The first floor of the main block housed the girl’s wards, ward 2 & 3. They were the classic Nightingale ward layout, designed so that one staff member could visually monitor the whole ward from a nurse’s station at one end.


Ward 7 Block:

Home to the rosy-cheeked young Norman! Ward 7a (junior school-age boys) and 7b (Secondary school age boys) were a self-contained block running N-S down the eastern edge of the site. The block was single storey but the slope of the ground meant that the southern end of 7b was effectively at first floor level. The ward had an underfloor cellar entrance (simply an open brick arch at the end of the building) . The underfloor area had ample room to stand at this end of the building, and narrowed to a crawlspace as you went further up the block. The wards themselves were remnants of the sanatorium days, with open verandas at the front and glass-covered verandas at the rear. The interiors were Nightingale layout, one big open dormitory with a row of beds down each side.
At the rear of this block was a small defunct boiler house still containing the old machinery. Predictably, it stood open. Thinking back, you’d have thought there was a door shortage in the early 1980’s.

There were three structures at this end of the site which bear a mention:
First, in the dense woods behind Ward 7 was a large, western-style stockade fort complete with interior stairs and firestep. The nameplate above the gate read ‘Fort Thompson' (after Hospital School headmaster and later local Mayor Derek Thompson). These woods were home to a huge and very noisy rookery.
At the southern fenceline of the site was a sadly run-down sunken pond. it's stonework had obviously once been very elegant. It boasted a thriving population of frogs.
Lastly, over the fence at the south-east corner of the hospital site in the adjoining farm field were the ruins of a WW2-era concrete bunker. It was largely subsumed by turf and was in the process of becoming more hill than building.

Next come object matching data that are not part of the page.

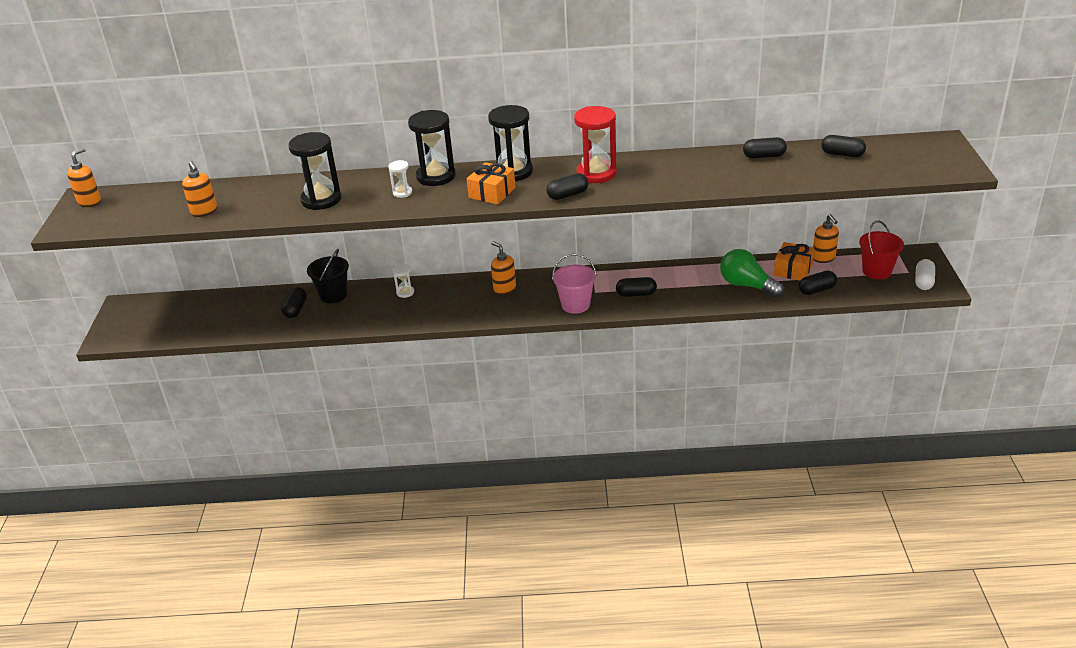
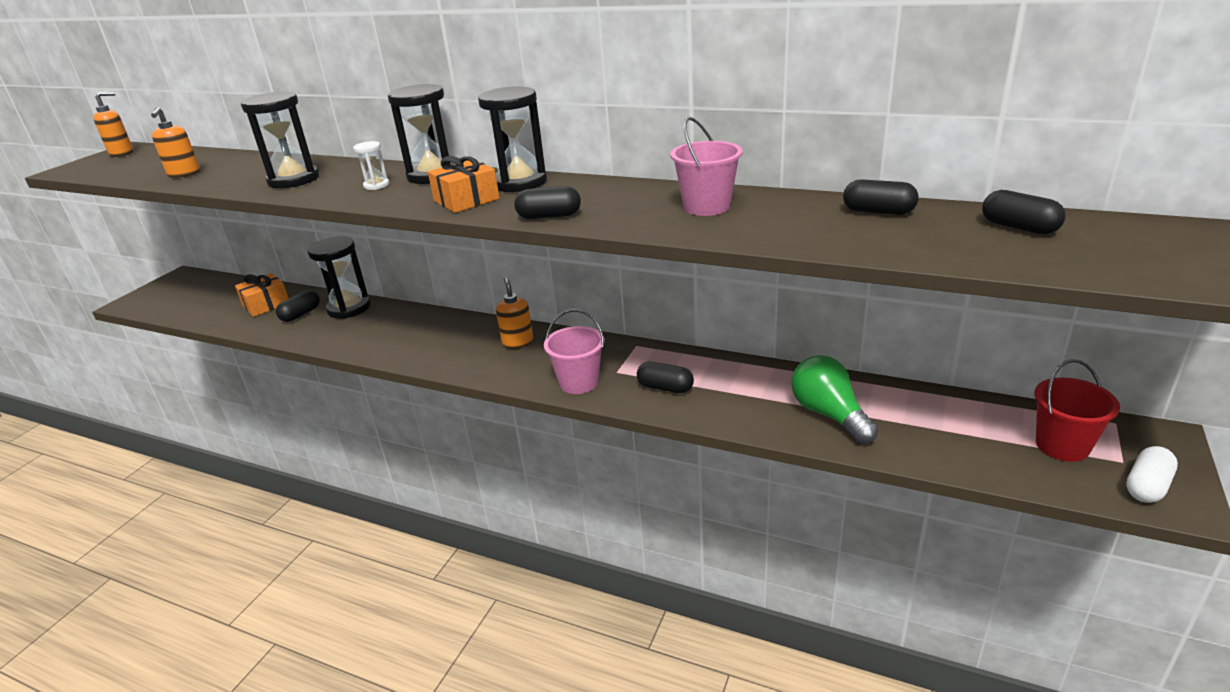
camera: 25 degrees right, 5 degrees down
(333, 295) = (349, 308): black bucket -> black hourglass
(405, 292) = (415, 321): white hourglass -> none
(596, 173) = (615, 198): red hourglass -> none
(662, 170) = (706, 207): none -> pink bucket
(793, 270) = (916, 409): orange gift -> orange gift (266, 304)
(816, 290) = (937, 450): black capsule -> none
(823, 258) = (977, 403): orange soap dispenser -> none

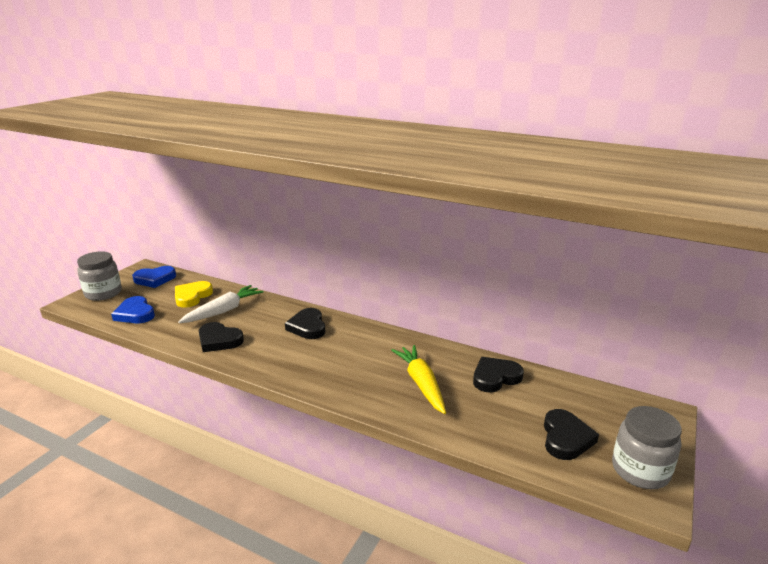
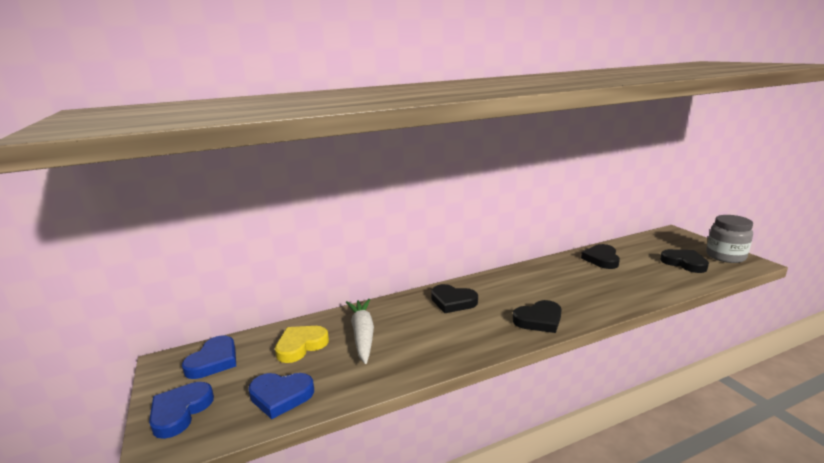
camera: 50 degrees left, 5 degrees down
(103, 293) = (180, 412): grey jar -> blue heart
(192, 296) = (301, 346): yellow heart -> yellow heart turned 75 degrees clockwise
(219, 340) = (420, 353): black heart -> black heart (539, 320)
(421, 384) = (588, 284): yellow carrot -> none

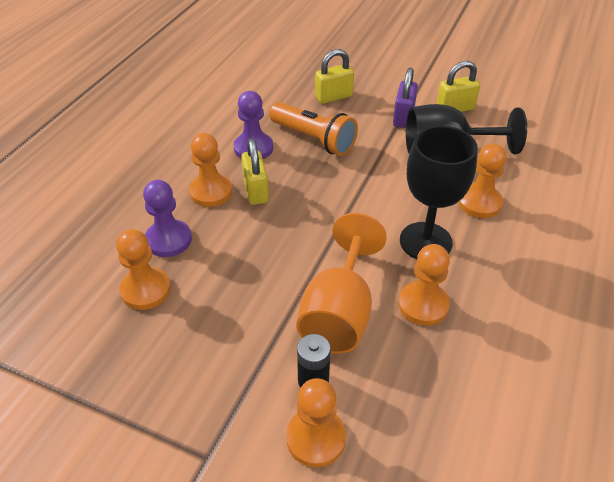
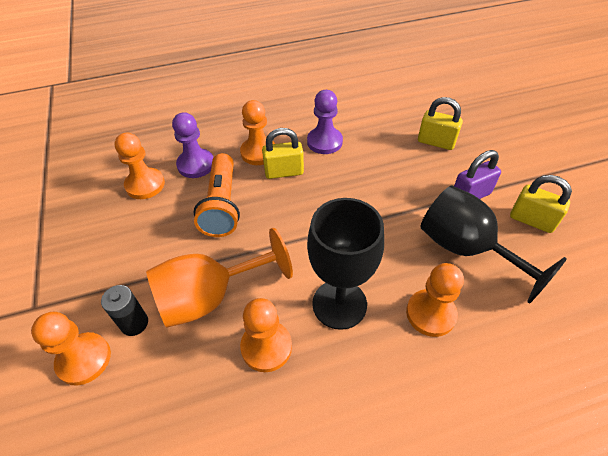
camera: 50 degrees right, 5 degrees up
(256, 191) = (284, 172): yellow padlock -> yellow padlock turned 45 degrees clockwise
(314, 139) = (373, 164): orange flashlight -> orange flashlight (222, 205)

There you have it - that’s the extent of the site and its structures circa 1980.
I did find this resource, from the Northumberland county archives, which gives an interactive tour of the hospital site in its Sanatorium days:
https://northumberlandarchives.com/exhibitions/stannington/tour/index.html
It shows some differences in layout to my time there, but I hope my description has been clear enough to make them obvious.